Ayat ini turun berkenaan
dengan pertanyaan orang Quraisy kepada Muhammad SAW tentang roh, ashabul kahfi
dan Zulkarnain. Nabi SAW menjawab, “Datanglah besok pagi kepadaku agar aku
ceritakan” tanpa mengucapkan Insya Allah. Dan menurut riwayat, wahyu terlambat turun
sampai 15 hari sehingga Nabi tidak dapat memberikan jawabannya (Tafsir Imam
Qurthubi, Juz 10). Ayat ini merupakan peringatan apabila kita berjanji maka
jangan lupa mengucapkan Insya Allah, jika Allah menghendaki.
Jumhur Ulama berpendapat
bahwa berjanji dengan tambahan ucapan Insya Allah adalah sunnah dan dianjurkan.
Janji adalah hutang. Maka tanpa alasan (uzur)

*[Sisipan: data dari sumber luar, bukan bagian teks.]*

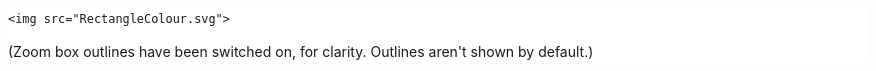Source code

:     <img src="RectangleColour.svg">
</picture>

(Zoom box outlines have been switched on, for clarity. Outlines aren't shown by
default.)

yang jelas, menyalahi janji termasuk perbuatan orang munafik. Mengucapkan itu
mudah namun konsekuensinya berat.
Sebagai
kesimpulan, tidak masalah bagaimana cara menuliskan ungkapan yang bermakna jika Allah menghendaki. Yang penting
adalah bagaimana kita mengucapkannya dengan benar sebagaimana kaidah asli dalam
bahasa Arab. Ketika kita mengucapkan ungkapan tersebut, tentu pemahaman dan
niat kita benar-benar tulus. Yang justru menjadi masalah adalah implementasinya
dalam kehidupan sehari-hari. Ketika ada orang yang mengundang kita lalu kita
balas dengan In Syaa Allah, berapa
persen kira-kira komitmen kita untuk memenuhi undangan tersebut? Wallahu a’lam.